Lac, like Cochineal, is a red dye used for many hundreds of years. Recently I had success dyeing with it and have discovered the deep, burgundy red of Lac.
Lac comes from the scale insect Laccifer lacca which lives in fig trees. Its name most likely comes from the Sanskrit word ‘laksa’ which is the term for 100,000. In Hindi the word ‘lakh’ or ‘lac’ has this meaning today. As this would suggest these insects are very numerous.
Lac began to be imported into Europe in the Middle Ages from India, around 1220. It quickly became the most important red dye for much of the Renaissance. It was so widely used that the word ‘lac’ came to refer to all red-based pigments.
The bugs produce resin which is called sticklac but the colour comes from the insects not the resin.
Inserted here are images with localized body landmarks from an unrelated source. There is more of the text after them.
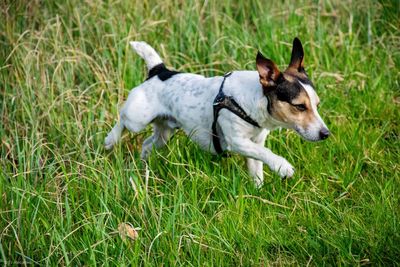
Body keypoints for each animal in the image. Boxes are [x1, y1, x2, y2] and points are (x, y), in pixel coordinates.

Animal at [104, 38, 330, 186]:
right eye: (300, 106)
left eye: (317, 104)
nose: (326, 134)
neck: (254, 101)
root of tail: (159, 71)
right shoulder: (236, 141)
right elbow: (266, 153)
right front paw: (282, 166)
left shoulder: (255, 142)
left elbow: (258, 164)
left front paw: (258, 192)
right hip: (137, 118)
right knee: (122, 118)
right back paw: (110, 139)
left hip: (164, 133)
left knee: (147, 144)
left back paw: (143, 164)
The resin-laden branches are removed from the tree and both resin and bugs are crushed, sieved and washed to release the red dye.
The colour from Lac dye is softer and warmer than Cochineal and is more purple or burgundy. Through altering the PH values different colours can be produced, although they are not necessarily stable. A pinch of iron shifts it to purple.
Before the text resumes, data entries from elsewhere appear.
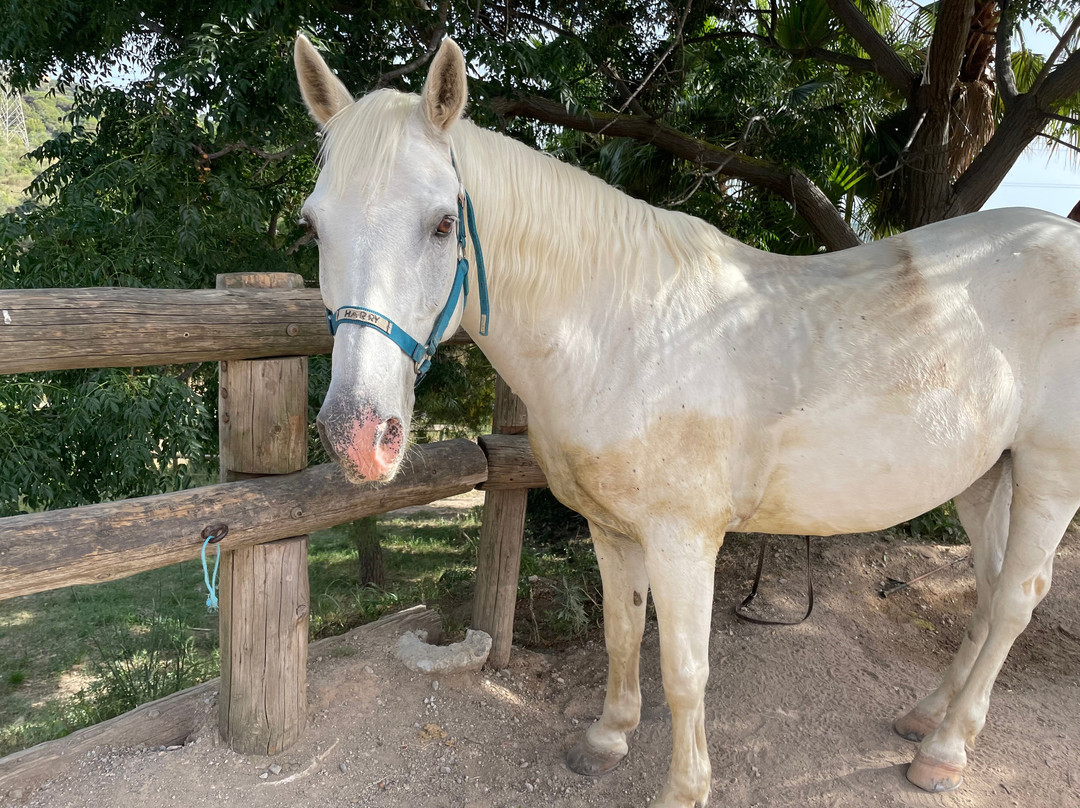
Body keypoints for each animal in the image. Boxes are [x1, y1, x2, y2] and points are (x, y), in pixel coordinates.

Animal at [293, 34, 1080, 807]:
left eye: (443, 223)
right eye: (314, 226)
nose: (359, 433)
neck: (624, 333)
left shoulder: (683, 541)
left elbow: (683, 671)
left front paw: (684, 789)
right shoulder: (612, 529)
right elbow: (620, 636)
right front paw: (607, 740)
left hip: (1048, 476)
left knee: (1016, 599)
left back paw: (944, 752)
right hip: (983, 475)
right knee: (988, 588)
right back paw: (927, 718)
Today the people who use Lac as a dye are few but the purified resin is very widely used under the name Shellac. It produces the glossy surface on violins, woodwork and furniture.
It is one of the most widely used natural materials for coating and glazing. Those shiny apples in the shops look that way because of a coating of Shellac. It is used to coat citrus fruit, pears, peaches, avocados and many other fruits. It goes by the name E904 or confectioner’s glaze.
Shellac is also used in cosmetics – in hairspray, nail varnish and mascara. And because it doesn’t dissolve easily it is used to coat pills so they don’t dissolve until they reach the gut. Other uses include the production of false teeth and the glue used to restore dinosaur bones.
The author of Extraordinary Insects, Anne Sverdrup-Thygeson, says there are several species of Lac bugs and the most productive variety is Kerria Lacca.
From the end of the 1800s until the 1940s Shellac was the main ingredient in gramophone records. Record production was at such a high level in the 1900s that the American authorities started to worry that there might be a shortage. Not for music-loving reasons but because it had an important military role for to use in detonators and as a waterproof sealant for ammunition.
The bug sucks down the plant sap and from its other end comes an orange resin-like liquid that hardens on contact with the air. It forms shiny orange rooftops that protect the insects and later the eggs.
Most Shellac production happens in India and an estimated 3 to 4 million small scale farmers earn their living by keeping Lac bugs as livestock. The rural areas where this happens helps keep the land rich in terms of diversity because pesticides would put an end to the Lac bugs’ lives.
The first times I used it I didn’t heat the extract for long enough and just got a murky pink. Since reading about the insects I now understand that its waterproof nature means it needs to be heated gently for an hour before you add the mordanted fibre. I get my extract from Wild Colours in the UK.
It is a good dye to combine with other others. The skeins on the right are dyed first with Lac and then with Buckthorn berries. As with so many natural dyes I love thinking of people from the 13th century onwards in Europe dressed in these fabulous colours.